═════ THE DATA ═════
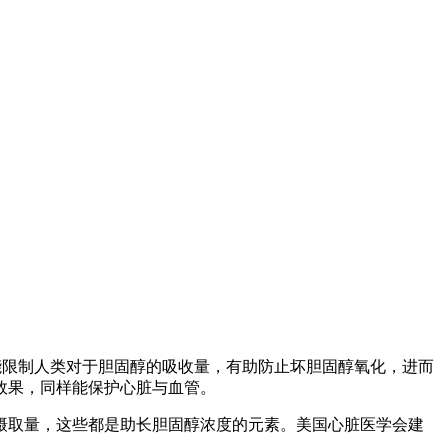
能限制人类对于胆固醇的吸收量，有助防止坏胆固醇氧化，进而
效果，同样能保护心脏与血管。
摄取量，这些都是助长胆固醇浓度的元素。美国心脏医学会建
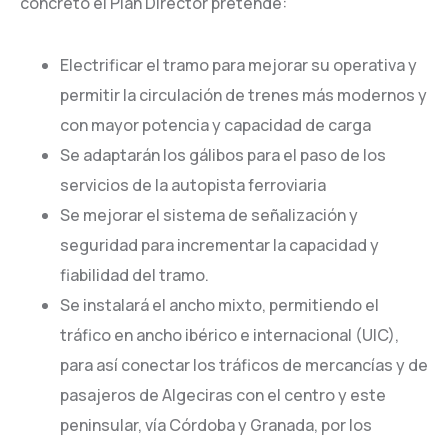
concreto el Plan Director pretende:
Electrificar el tramo para mejorar su operativa y
permitir la circulación de trenes más modernos y
con mayor potencia y capacidad de carga
Se adaptarán los gálibos para el paso de los
servicios de la autopista ferroviaria
Se mejorar el sistema de señalización y
seguridad para incrementar la capacidad y
fiabilidad del tramo.
Se instalará el ancho mixto, permitiendo el
tráfico en ancho ibérico e internacional (UIC),
para así conectar los tráficos de mercancías y de
pasajeros de Algeciras con el centro y este
peninsular, vía Córdoba y Granada, por los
═════
_WHAT THE TASK REQUIRES_:
Please make an exact copy of the lines from the one holding "seguridad para incrementar la capacidad y" through the final line of the records above, nothing more.

_WRITTEN RESPONSE_:
seguridad para incrementar la capacidad y
fiabilidad del tramo.
Se instalará el ancho mixto, permitiendo el
tráfico en ancho ibérico e internacional (UIC),
para así conectar los tráficos de mercancías y de
pasajeros de Algeciras con el centro y este
peninsular, vía Córdoba y Granada, por los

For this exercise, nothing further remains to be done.